Both countries are working very closely on the Trans-Pacific Partnership, and that will create a great deal more economic trade opportunity throughout the region.
Both countries also are implementing their Defense Trade Cooperation Treaty, and that will keep both countries safer with new and innovative defense technologies.
US and Australia enjoy a strong bilateral economic relations
U.S. Exports to Australia: Of the 2.1 million containers that go through the Port of Melbourne every year, 96,000 containers come from the U.S. (1 in every 12). Since the U.S.-Australia FTA went into effect, there have been $4.3 billion in exports to Australia from General Electric (approx. $860 million per year). Caterpillar exports to Australia in 2009 totaled $776 million. Harley Davidson’s annual export volumes to Australia include $180 million worth of motorcycles and $45 million worth of parts and accessories.

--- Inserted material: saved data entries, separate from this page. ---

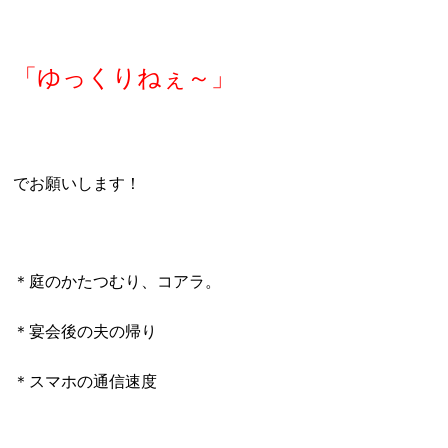
「ゆっくりねぇ～」
でお願いします！
＊庭のかたつむり、コアラ。
＊宴会後の夫の帰り
＊スマホの通信速度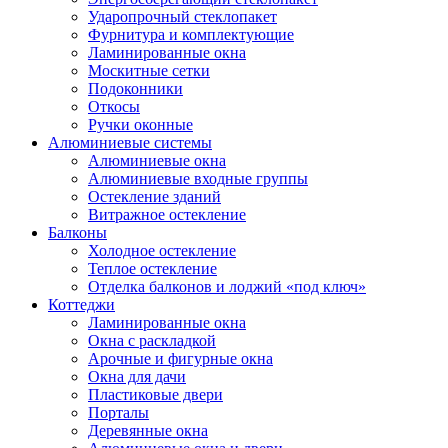
Ударопрочный стеклопакет
Фурнитура и комплектующие
Ламинированные окна
Москитные сетки
Подоконники
Откосы
Ручки оконные
Алюминиевые системы
Алюминиевые окна
Алюминиевые входные группы
Остекление зданий
Витражное остекление
Балконы
Холодное остекление
Теплое остекление
Отделка балконов и лоджий «под ключ»
Коттеджи
Ламинированные окна
Окна с раскладкой
Арочные и фигурные окна
Окна для дачи
Пластиковые двери
Порталы
Деревянные окна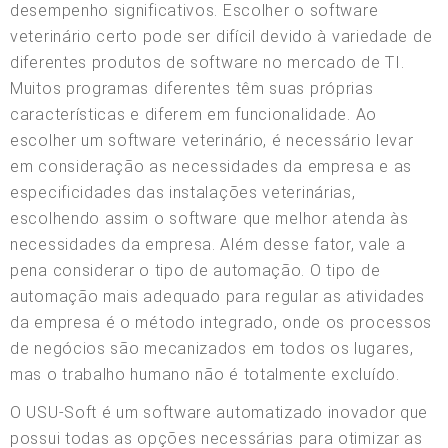
desempenho significativos. Escolher o software
veterinário certo pode ser difícil devido à variedade de
diferentes produtos de software no mercado de TI.
Muitos programas diferentes têm suas próprias
características e diferem em funcionalidade. Ao
escolher um software veterinário, é necessário levar
em consideração as necessidades da empresa e as
especificidades das instalações veterinárias,
escolhendo assim o software que melhor atenda às
necessidades da empresa. Além desse fator, vale a
pena considerar o tipo de automação. O tipo de
automação mais adequado para regular as atividades
da empresa é o método integrado, onde os processos
de negócios são mecanizados em todos os lugares,
mas o trabalho humano não é totalmente excluído.
O USU-Soft é um software automatizado inovador que
possui todas as opções necessárias para otimizar as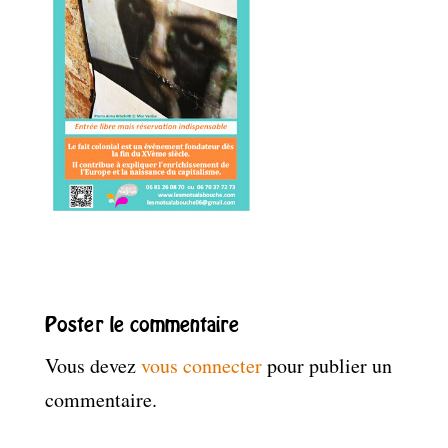
Poster le commentaire
Vous devez
vous connecter
pour publier un
commentaire.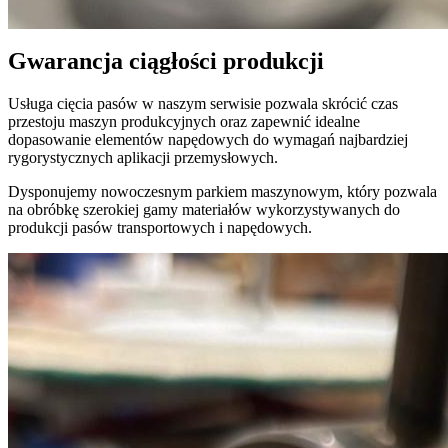
Gwarancja ciągłości produkcji
Usługa cięcia pasów w naszym serwisie pozwala skrócić czas
przestoju maszyn produkcyjnych oraz zapewnić idealne
dopasowanie elementów napędowych do wymagań najbardziej
rygorystycznych aplikacji przemysłowych.
Dysponujemy nowoczesnym parkiem maszynowym, który pozwala
na obróbkę szerokiej gamy materiałów wykorzystywanych do
produkcji pasów transportowych i napędowych.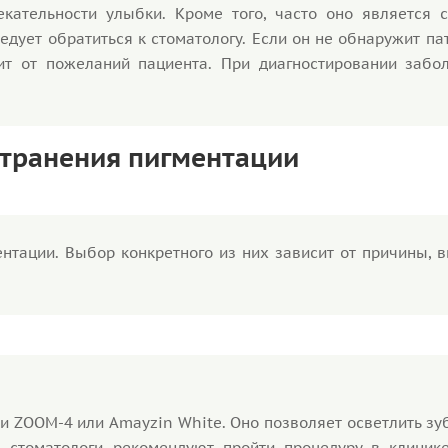
кательности улыбки. Кроме того, часто оно является 
дует обратиться к стоматологу. Если он не обнаружит па
ит от пожеланий пациента. При диагностировании забо
странения пигментации
ентации. Выбор конкретного из них зависит от причины,
и ZOOM-4 или Amayzin White. Оно позволяет осветлить зу
 стоматологи рекомендуют пройти процедуру в клинике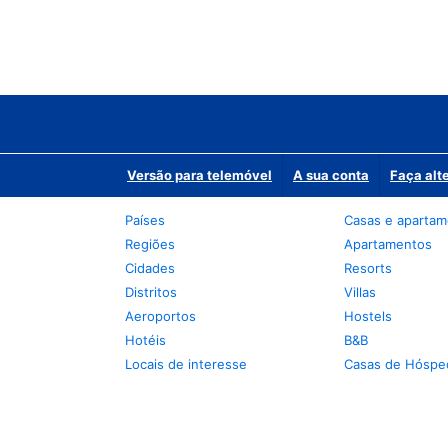
Versão para telemóvel
A sua conta
Faça alt
Países
Casas e aparta
Regiões
Apartamentos
Cidades
Resorts
Distritos
Villas
Aeroportos
Hostels
Hotéis
B&B
Locais de interesse
Casas de Hóspe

The United States and Australia enjoy a strong bilateral economic relationship that enhances job creation, wealth and innovation in both countries. From January 1, 2005, when the U.S.-Australia Free Trade Agreement (FTA) entered into force, through 2009, U.S. merchandise exports to Australia increased 40.4%. The United States had an $11.5 billion goods trade surplus with Australia in 2009. In the first quarter of 2010, U.S. exports to Australia totaled $5.1 billion, a 6.3% increase over the same period in 2009. This strong economic relationship exemplifies the benefits of free trade and open investment for U.S. workers and businesses. The U.S.-Australia FTA guarantees U.S. access to the Australian market. More than 99 percent of U.S. exports of manufactured goods now enter duty-free.
US and Australia working together on energy security
According to Secretary Kerry, both share a hope and an expectation that they will increase the energy security dialogue between the United States and Australia, and that’s an opportunity for stakeholders in both countries to come together and explore new ideas for clean energy, renewable energy production, for modernization of energy infrastructures, and efforts to combat climate change.
The United States and Australia are key allies with a history of shared political interests and a future of increased cooperation on trade, technology, and transnational issues.